Given exercise 1:
Answer these questions using the collector setup extract below:
(a) Which receivers does the metrics pipeline list?
(b) What value is given for default_log_name?
(c) Which file is suggested for checking where the snippets belong?
Given exercise 2:
Name every receiver that appears in any pipeline in the collector setup extract below, listing each one only once.
* START Extract to read *
Next, add this receiver in the traces pipeline, so your trace pipeline looks like -

  traces:
    receivers: [otlp, otlpjsonfile]
    processors: [memory_limiter, batch, resourcedetection/gke]
    exporters: [googlecloud, logging]

  metrics:
    receivers: [otlp, prometheus/self, otlpjsonfile]
    processors: [memory_limiter, batch, resourcedetection/gke]
    exporters: [googlecloud, logging]
  
  logs:
    receivers: [otlp, otlpjsonfile]
    processors: [memory_limiter, batch, resourcedetection/gke]
    exporters: [googlecloud, logging]

For exporting logs to Google Cloud Platform, we need to further configure the collector with the log name and the GCP project ID. The project ID is used by the cloud exporter to create GCP log entries. Add the following configuration to the googlecloud exporter -

  googlecloud:
    retry_on_failure:
      enabled: false
    log:
      default_log_name: otel-collector-builder-sample/gke-simple-demo # This could be anything

NOTE: If you are unsure about where exactly these snippets should be placed in the collector config file, checkout otel-config-sample.yaml for reference.
* END Extract to read *
* START Dataset excerpts *
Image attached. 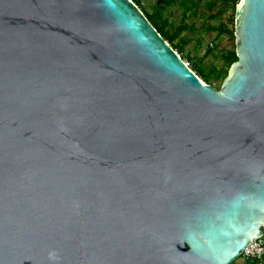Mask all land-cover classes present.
<instances>
[{
	"label": "water",
	"instance_id": "water-1",
	"mask_svg": "<svg viewBox=\"0 0 264 264\" xmlns=\"http://www.w3.org/2000/svg\"><path fill=\"white\" fill-rule=\"evenodd\" d=\"M204 82L132 0H0V264H231L264 234V0Z\"/></svg>",
	"mask_w": 264,
	"mask_h": 264
},
{
	"label": "trees",
	"instance_id": "trees-1",
	"mask_svg": "<svg viewBox=\"0 0 264 264\" xmlns=\"http://www.w3.org/2000/svg\"><path fill=\"white\" fill-rule=\"evenodd\" d=\"M132 1L139 6L147 19L180 54V57L189 63L188 66L192 71L204 82L220 87L227 76L229 67L237 60L234 44V12L238 0H156L150 3L149 10L141 5V0ZM174 12H179L182 16L178 22L175 21ZM187 17L195 19L187 22L185 20ZM196 18L201 19L199 25L195 21ZM194 32H197L195 38L198 48L191 52L187 46L193 35L190 36L188 33L194 34ZM210 32L215 33V37L208 41L212 46H207L204 53L199 55V49L203 48V42ZM221 36L227 37L230 44L221 48L216 61L211 60L207 63L204 61L205 58L209 54L215 56L213 50L217 47V38ZM261 238L264 241V234ZM260 262H264V258L242 261L241 264H259ZM233 263L234 261L231 262Z\"/></svg>",
	"mask_w": 264,
	"mask_h": 264
},
{
	"label": "rangeland",
	"instance_id": "rangeland-1",
	"mask_svg": "<svg viewBox=\"0 0 264 264\" xmlns=\"http://www.w3.org/2000/svg\"><path fill=\"white\" fill-rule=\"evenodd\" d=\"M156 0H141V5L143 6V7H145L147 10H149V5H150V3H154ZM139 7V6H138ZM173 10H174V8H173ZM175 11H177V10H175ZM174 14L176 15V19H175V21H179L180 19H181V15H180V13L179 12H174ZM205 18V17H204ZM193 19H195L194 17H187L185 20L187 21V22H191ZM210 20V18H207V20ZM196 23H197V25H199L200 23H201V19H197L196 18ZM212 21V20H211ZM190 36H192L191 37V42L189 43V45L187 46V49L188 50H191V52H194V50H197V44H196V38H195V36L197 35V32H194V34H192V33H188ZM215 37V33L213 32H210V33H208L207 34V41L205 40L204 42H203V48L200 50L199 49V55H202L203 53H204V51H205V49L207 48V46L208 47H211L212 46V44H211V42H208V41H210L212 38H214ZM207 42H208V44H207ZM216 42H217V47H215L214 48V50H213V53H214V55L216 56H213L212 54H209L208 56H207V58H205V60L204 61H206L207 63L209 62V61H211V60H213V61H216L217 60V55L220 53V51H221V48H223V47H225V46H228L229 44H230V40L227 38V37H224V36H221V37H219V38H217V40H216ZM180 55V54H179ZM185 61V60H184ZM187 64H189L187 61H185ZM213 86H215V85H213ZM216 87V86H215ZM242 258H241V256H239V257H237V259H235L234 260V263L233 264H241L242 263ZM259 264H264V262H260Z\"/></svg>",
	"mask_w": 264,
	"mask_h": 264
},
{
	"label": "built area",
	"instance_id": "built-area-1",
	"mask_svg": "<svg viewBox=\"0 0 264 264\" xmlns=\"http://www.w3.org/2000/svg\"><path fill=\"white\" fill-rule=\"evenodd\" d=\"M240 256L243 261L264 258V241L262 238L252 240Z\"/></svg>",
	"mask_w": 264,
	"mask_h": 264
}]
</instances>
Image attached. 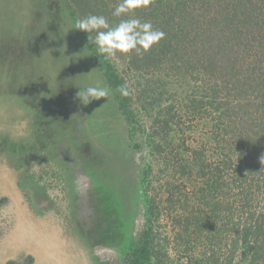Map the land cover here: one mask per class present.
I'll return each instance as SVG.
<instances>
[{
	"label": "rangeland",
	"instance_id": "1",
	"mask_svg": "<svg viewBox=\"0 0 264 264\" xmlns=\"http://www.w3.org/2000/svg\"><path fill=\"white\" fill-rule=\"evenodd\" d=\"M82 41L65 0H0V264H118L124 238L142 224L134 183L145 163L154 167L150 184L159 214L152 229L166 256L160 264H198L207 254L205 240L190 230L184 235L190 242L177 241L184 232L175 223L189 215L192 197L172 207L164 201L165 176L158 179V157L147 155L145 140L166 118V106L201 94V83L193 72L167 67L151 74L130 69L125 57L109 58L126 81L142 133L125 122ZM96 84L109 89L108 98L80 104L79 87ZM187 110H176L169 148L185 158L201 143L215 159L206 119ZM86 160L97 178L111 174L109 203L98 211L77 202V192L83 196L91 186Z\"/></svg>",
	"mask_w": 264,
	"mask_h": 264
},
{
	"label": "trees",
	"instance_id": "2",
	"mask_svg": "<svg viewBox=\"0 0 264 264\" xmlns=\"http://www.w3.org/2000/svg\"><path fill=\"white\" fill-rule=\"evenodd\" d=\"M65 1L74 25L89 14L103 15L113 26L132 17L150 21L166 34L142 55L133 51L117 56L125 57L130 69L156 74L170 67L193 72L201 83V94L166 106V118L159 121L160 127L151 126L145 140L147 155L158 157V179L165 176L159 191L167 193L164 201L172 207L190 196L194 203L189 215L177 216L175 223L184 232L177 241L190 242L184 237L190 230L195 239L199 235L205 240L207 254L196 259L198 264H264V0H150L131 12L133 16L121 17L112 14L121 0ZM76 31L125 122L141 129L130 108V92L123 96L119 91L121 85L127 86L124 77L109 58L98 56L88 33ZM169 74L166 70L165 76ZM184 107L206 119L215 159L201 143L185 158L184 152L179 156L169 148L171 123L176 110L183 114ZM153 169L149 163L141 168L136 193L143 206L142 224L134 236L123 240L119 264H160L166 258L152 229L159 214L150 184ZM188 179L190 191L184 189ZM182 209L188 210L186 201Z\"/></svg>",
	"mask_w": 264,
	"mask_h": 264
},
{
	"label": "clouds",
	"instance_id": "3",
	"mask_svg": "<svg viewBox=\"0 0 264 264\" xmlns=\"http://www.w3.org/2000/svg\"><path fill=\"white\" fill-rule=\"evenodd\" d=\"M150 0H121L113 11V16L121 17L147 6ZM75 28L88 33V40L96 46L98 56L102 60L115 57L117 53L128 54L135 52L142 55L153 45L158 44L164 37L162 30L154 28L150 21L142 22L138 18L121 19L115 26L110 25L103 15L89 14L75 22ZM76 96L80 104L87 106L93 100L108 98L109 89L99 84L79 87ZM121 95H129L126 85L119 89Z\"/></svg>",
	"mask_w": 264,
	"mask_h": 264
},
{
	"label": "flooded vegetation",
	"instance_id": "4",
	"mask_svg": "<svg viewBox=\"0 0 264 264\" xmlns=\"http://www.w3.org/2000/svg\"><path fill=\"white\" fill-rule=\"evenodd\" d=\"M87 168H83V171L86 175H88L89 177V180H90V184L91 186H89L86 190V192L83 194V196L80 195V192H77V202H79L81 205L82 202H84L87 207L89 208V206L91 207V209H94V207L96 206L97 207V211H98V206L101 207V203H109V201H107V196H106V193L110 192L112 188V185L110 183V180H111V174H105L102 175L101 173V178H97L95 175H100L97 171H93L94 169L91 168V165H90V161H87L86 160V165ZM102 172V171H100ZM141 172V171H140ZM139 178H140V175H138V178L136 179V182L134 184H136V190L138 189L137 186L139 185ZM121 179V177H120ZM109 184L108 186H106V188H103V186L101 185H107ZM115 191L116 188L114 189ZM113 190V191H114ZM116 206L119 204V202L117 201H114ZM102 209L104 211V215L106 214L105 213V210L103 208V205H102ZM127 237V236H126ZM126 237L124 239H126ZM77 242L80 241V238L77 234ZM123 243V242H122ZM121 246V245H120ZM118 254V252H117ZM117 261H118V256H117ZM119 264V262H118Z\"/></svg>",
	"mask_w": 264,
	"mask_h": 264
}]
</instances>
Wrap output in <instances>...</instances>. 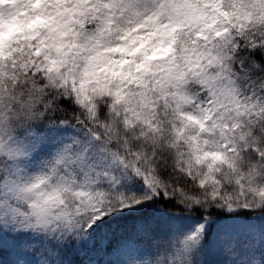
* END Dataset excerpts *
Full solution 1:
(a) otlp, prometheus/self, otlpjsonfile
(b) otel-collector-builder-sample/gke-simple-demo
(c) otel-config-sample.yaml

Full solution 2:
otlp, otlpjsonfile, prometheus/self